- Here at Head Start Weather Headquarters, we want to correct erroneous reports of thunder over Winnipeg last night. It’s true there were explosive bangs, but it was a sound system, not a weather system. AC/DC played a concert at Investors Group Field and they apparently believe a cannon is a musical instrument. Today’s weather is expected to be considerably more quiet; it will be sunny, with clouds late in the afternoon, and a high of 19 C. The weekend weather will be great for outdoors, mostly sunny with a high of 20 on Saturday and 24 on Sunday.
In case you missed it
- Racial inclusion: The Winnipeg conference called ONE Summit continues at the Museum for Human Rights today, exploring racial inclusion. Joseph Boyden, the novelist who also penned the Royal Winnipeg Ballet’s production about Indian Residential Schools, kicked things off with a speech Thursday evening. Panelists today include: Stan McKay from Fisher River Cree Nation, the first Aboriginal leader of a Canadian Protestant church; Dalila Awada, who has been the face of the hijab for many in Quebec’s Muslim community; Ibrahima Diallo, who has become a voice for Franco Manitobans since immigrating from Senegal; and Haitian-born Alix Jean-Paul, a Winnipeg educator.
- Let there be rock: Aussie rock icons AC/DC brought their Rock or Bust tour to Winnipeg Thursday night, and even if you weren't physically inside Investors Group Field you likely heard the Thunder From Down Under anyway, as they lived up to their reputation of playing it very, very loud. If you weren't close by enough to get an earful, read Erin Lebar's review of the concert.
- Jets fan fest: Good news for people going through Jets withdrawal. Fans are invited to the MTS Iceplex parking lot from 9 a.m. to 2 p.m. on Saturday. The first 5,000 get a free lunch, the first 3,000 get to watch a team training session. There will also be interviews with Jets players and ball hockey with Mick E. Moose.

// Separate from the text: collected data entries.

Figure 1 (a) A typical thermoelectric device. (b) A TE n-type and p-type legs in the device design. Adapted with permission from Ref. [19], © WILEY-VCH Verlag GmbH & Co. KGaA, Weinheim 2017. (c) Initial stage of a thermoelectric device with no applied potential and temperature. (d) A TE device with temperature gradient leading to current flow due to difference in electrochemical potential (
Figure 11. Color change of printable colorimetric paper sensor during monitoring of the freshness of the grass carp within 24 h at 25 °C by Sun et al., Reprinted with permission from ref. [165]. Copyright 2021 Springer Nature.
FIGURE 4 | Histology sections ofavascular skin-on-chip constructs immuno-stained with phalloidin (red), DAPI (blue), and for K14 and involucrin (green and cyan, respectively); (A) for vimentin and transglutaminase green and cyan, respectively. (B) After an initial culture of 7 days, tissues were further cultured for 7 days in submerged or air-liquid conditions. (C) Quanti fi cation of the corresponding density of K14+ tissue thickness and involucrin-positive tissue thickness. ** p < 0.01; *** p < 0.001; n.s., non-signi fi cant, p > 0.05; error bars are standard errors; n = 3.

- Beer and Bites: A new Winnipeg festival debuts Saturday at 5 p.m. in University Centre at the University of Manitoba. It’s called Beer and Bites Manitoba, and it’s a sampling festival in support of CancerCare. There will be 50 different beers to sample, food from Manitoba producers, and music from Keith & Renee, Sweet Alibi and Until Red. There will also be an opportunity to get silly in a photo booth complete with lips, mustaches, bowties and glasses.
Around the water cooler
- Potty-mouth Pat: Pat Martin, the MP who once spoke about his underwear in the House of Commons, seemingly can’t filter his thoughts before they become spoken words. The latest Martin miscue came Wednesday evening during a fiery debate in Portage Place when Martin allegedly called Green Party candidate Don Woodstock a “f---ing prick," prompting Woodstock to seek an apology.

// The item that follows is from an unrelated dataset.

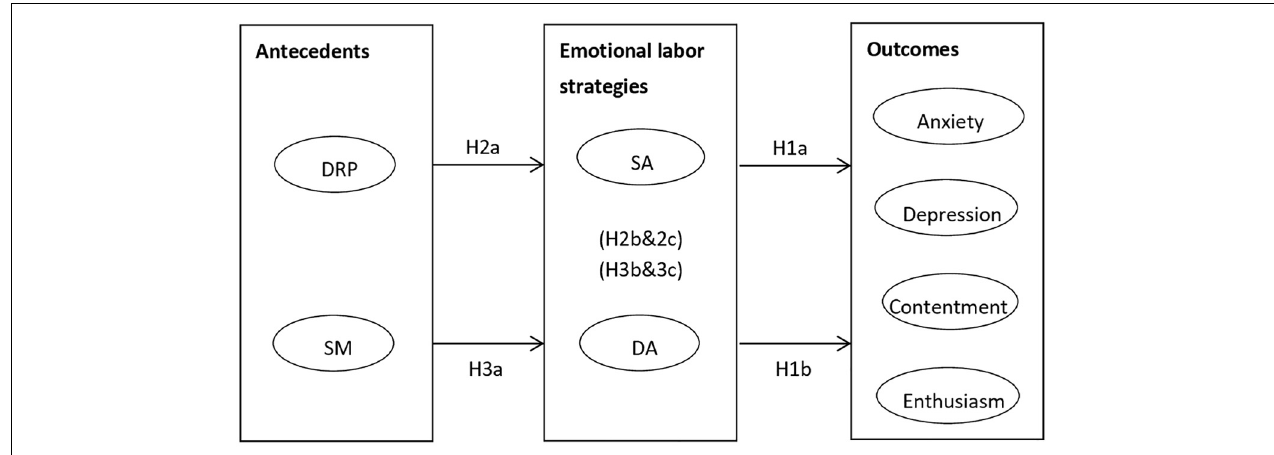
FIGURE 1 | The hypothesized model. DRP, Display rule perceptions; SM, Self-monitoring; SA, surface acting; DA, deep acting; H2b&3b and H2c&3c denote the mediating roles of emotional labor strategies as well as the indirect effects of antecedents on outcomes respectively.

- That's quite a price tag: General Motors has agreed to a $900-million settlement to avoid criminal prosecution in the faulty ignition switch scandal. The vehicle defect has been linked to at least 169 deaths -- and worse, evidence shows that GM's legal and engineering staffs concealed the problem for nearly a decade.

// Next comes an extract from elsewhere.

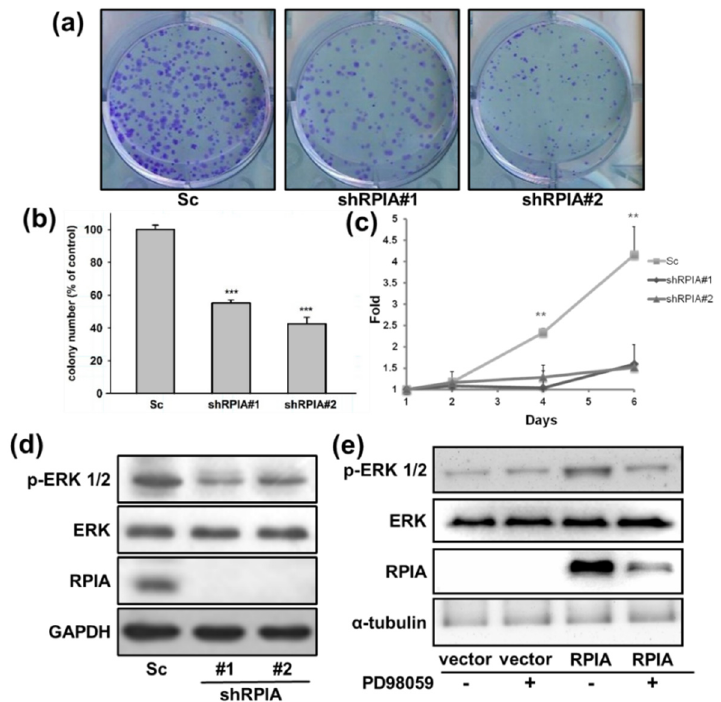
Figure 3. Knockdown of RPIA decreased the oncogenicity of A549 cells. ( a ) For colony formation assay, shRPIA-A549 cells were seeded at a density of 500 cells per well. After 10-day incubation, the cells were stained with crystal violet and the images were photographed for quantitation. ( b ) The colony numbers were further quantified and presented as the relative percentage compared to Scramble (Sc). Statistical analyses were conducted by Student T-test, *** p < 0.001. ( c ) Knockdown of RPIA decreased cell proliferation by WST-1 assay. Statistical analyses were done by Student T-test, ** p < 0.01. ( d ) Knockdown of RPIA decreased the levels of phosphorylated ERK1/2 (p-ERK1/2) in A549 lung cancer cell lines by Western blot. ( e ) The elevated p-ERK1/2 levels by overexpression of RPIA in A549 can be reduced by the treatment of PD98059 (10 µ M), an MEK inhibitor. Activated MAPK/ERK (mitogen-activated protein kinase/extracellular signal-regulated kinase) signaling promotes cell proliferation, cell survival and metastasis in tumors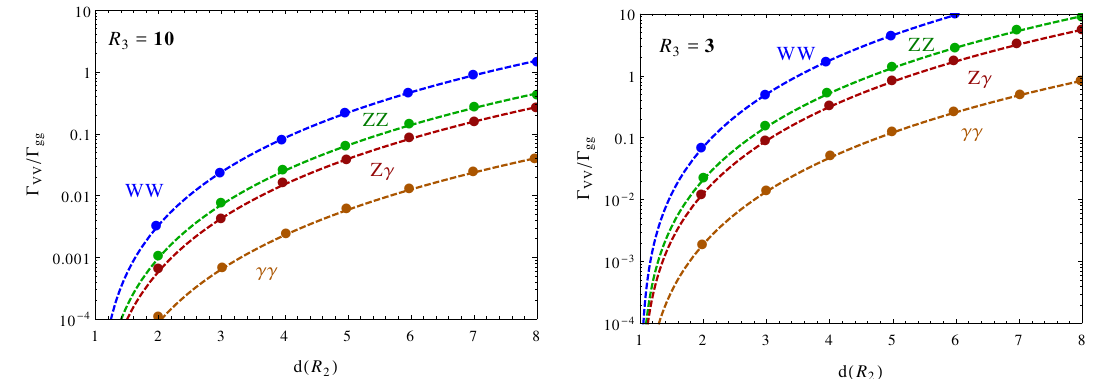
Figure 22 . The ratios (cid:0) WW = (cid:0) gg (blue), (cid:0) ZZ = (cid:0) gg (green), (cid:0) Z(cid:13) = (cid:0) gg (red), and (cid:0) (cid:13)(cid:13) = (cid:0) gg (orange) versus d ( R 2 ) for R 3 = 10 (left) and R 3 = 3 (right) for low M S (see main text). above the matching scale, at high M S , where the gauge couplings experience BSM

- #GlobeDebate: Green Party Leader Elizabeth May wasn't invited to the federal election leaders' debate Thursday evening, but she still got her shots in at the other national party leaders via Twitter. She posted videos to rebut claims made during the televised debate. Did she have an impact? It's hard to quantify -- but she did pick up 5,000 new followers on Twitter.
- #GOPDebate: Canada's federal election is coming up sooner, but the U.S. presidential election must be getting some traction since the Republican Party candidates' debate, which took place Wednesday evening, is still trending. And for all the political circus that Donald Trump brings to the race, it seems many are trying to tease substance out of the spectacle, with examinations on Jeb Bush's claim that his brother "kept America safe" during his tenure as president.
On this date
- On Sept. 18, 1950: The Winnipeg Free Press reported that U.S. and allied forces closed in on Communist-held Seoul in South Korea. Manitoba Premier Douglas Campbell ordered the milk board to hold a public hearing into the rise in the price of milk. Forty-five per cent of The Canadian Army's Special Force troops to be sent to Korea were veterans of the Second World War. A lack of boxcar and open cars for trains meant Winnipeg was likely to face a coal shortage.
The Free Press Head Start is published weekdays by 7 a.m.